◆ EXTRACT
Creditors negotiating a restructuring plan should therefore seek explicit contractual provisions addressing the set-off position. A creditor who allows the restructuring plan to proceed without reserving its set-off rights may find those rights subsumed into the plan's general terms.

Contingent and future claims in the restructuring context. Swiss insolvency proceedings – whether liquidation or restructuring – move on defined timetables set by the court and the administrator. Contingent claims must be valued and filed at an early stage. A creditor holding a contingent set-off position faces the challenge of quantifying a claim that, by definition, has not yet crystallised. Undervaluing the contingent claim at the proof of debt stage means the set-off will be assessed against the lower admitted value. Overvaluing exposes the creditor to a challenge and potential costs order. The safe approach – supported by Swiss practice – is to file at full face value with a clear explanation of contingency, then engage with the administrator's assessment.

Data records
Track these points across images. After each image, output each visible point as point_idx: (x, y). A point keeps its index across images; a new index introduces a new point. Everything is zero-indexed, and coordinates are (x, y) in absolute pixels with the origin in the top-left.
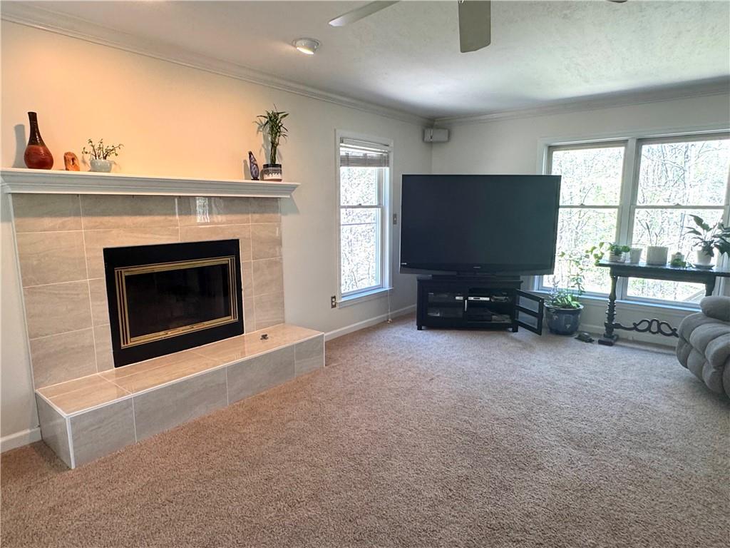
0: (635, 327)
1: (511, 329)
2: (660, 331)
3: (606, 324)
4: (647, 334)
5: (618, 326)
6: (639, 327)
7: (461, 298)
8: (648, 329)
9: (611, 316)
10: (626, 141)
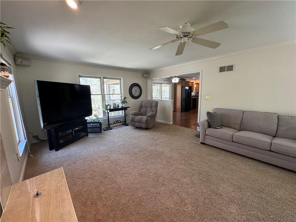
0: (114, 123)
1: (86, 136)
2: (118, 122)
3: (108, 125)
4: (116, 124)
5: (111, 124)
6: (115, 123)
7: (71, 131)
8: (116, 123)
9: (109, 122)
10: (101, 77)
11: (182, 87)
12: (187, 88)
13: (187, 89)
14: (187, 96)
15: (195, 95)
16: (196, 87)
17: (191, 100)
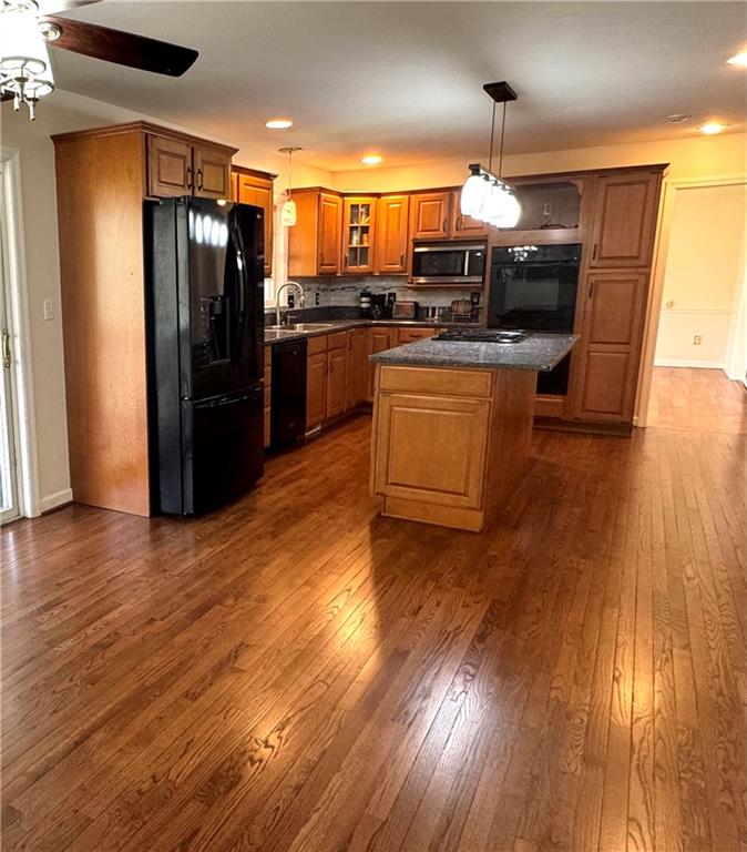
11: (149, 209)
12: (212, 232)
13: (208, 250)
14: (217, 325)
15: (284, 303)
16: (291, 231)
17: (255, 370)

◆ TASK OBJECTIVE
Write the next part of the passage on creditor set-off in Swiss restructuring, picking up after its final sentence. The rows come from a different source than the passage on creditor set-off in Swiss restructuring.

◆ RESPONSE BOX
Cross-border implications for European clients

Switzerland sits outside the European Union. Swiss insolvency proceedings therefore do not benefit from automatic recognition under EU insolvency legislation. A European creditor – whether a French bank, a German corporate, or a Dutch investment fund – cannot assume that the Swiss administrator's decisions will be automatically enforced against assets held in EU member states. Equally, a Swiss administrator cannot assume that EU insolvency proceedings will be automatically recognised in Switzerland.

Switzerland has bilateral arrangements with some EU states for the recognition of insolvency proceedings. Where such arrangements exist, the administrator in Switzerland or in the EU state can seek recognition through a defined procedure. Where no bilateral arrangement applies, the recognising court will apply its own conflict of laws rules to assess whether the foreign insolvency proceeding should be given effect.

For a creditor with exposure to both Swiss and EU-based assets of the same insolvent group, the set-off strategy must be designed at a group level. A set-off exercised against the Swiss estate reduces the creditor's claim in Switzerland. But the EU-based subsidiary may be in separate proceedings under EU insolvency legislation. The creditor may need to file proofs of debt in multiple jurisdictions simultaneously while managing set-off rights that exist only in the Swiss proceeding.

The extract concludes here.